### [Record extracts]
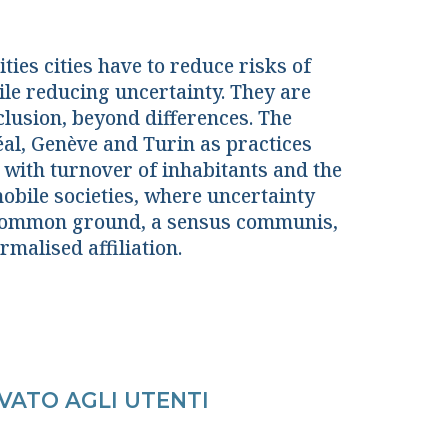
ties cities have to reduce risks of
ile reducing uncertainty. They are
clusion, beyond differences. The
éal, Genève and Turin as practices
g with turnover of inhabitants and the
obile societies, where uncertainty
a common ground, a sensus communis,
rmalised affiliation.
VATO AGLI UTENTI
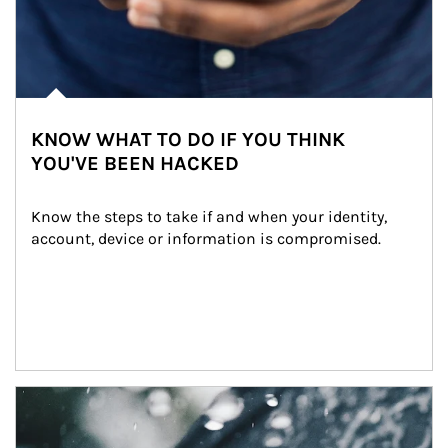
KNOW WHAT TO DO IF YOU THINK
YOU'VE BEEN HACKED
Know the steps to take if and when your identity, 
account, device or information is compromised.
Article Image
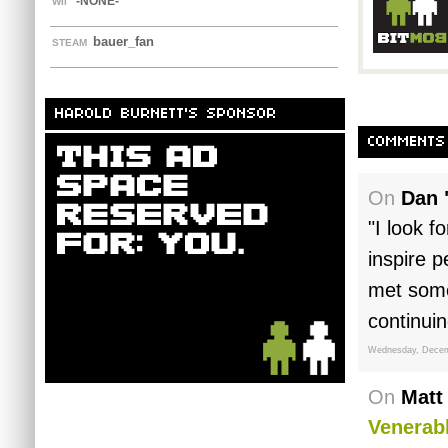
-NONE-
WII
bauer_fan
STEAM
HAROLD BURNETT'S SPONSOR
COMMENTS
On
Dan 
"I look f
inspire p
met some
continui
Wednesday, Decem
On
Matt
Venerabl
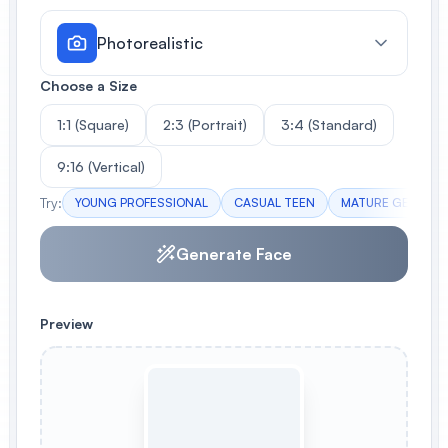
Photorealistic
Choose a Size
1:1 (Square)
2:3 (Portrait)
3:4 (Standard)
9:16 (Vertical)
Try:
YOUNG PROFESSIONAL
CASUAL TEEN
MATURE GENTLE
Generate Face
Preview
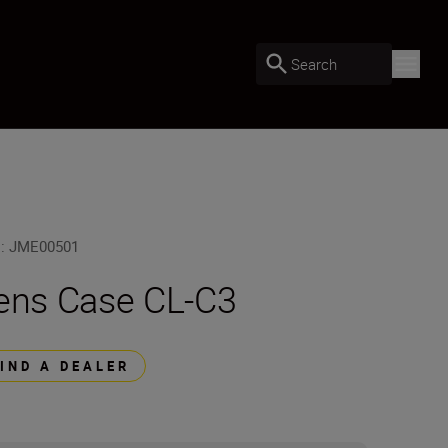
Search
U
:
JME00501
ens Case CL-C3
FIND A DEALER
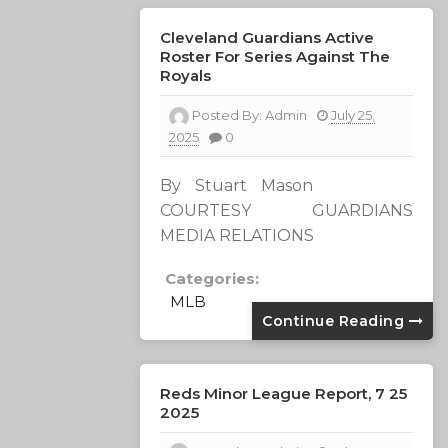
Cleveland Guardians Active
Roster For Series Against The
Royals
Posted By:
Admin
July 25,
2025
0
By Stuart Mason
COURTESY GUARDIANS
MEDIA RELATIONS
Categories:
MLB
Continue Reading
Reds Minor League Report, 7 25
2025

### [Request]
Return each line from the rows above that contains the word "uncertainty".

### [Completed task]
ile reducing uncertainty. They are
obile societies, where uncertainty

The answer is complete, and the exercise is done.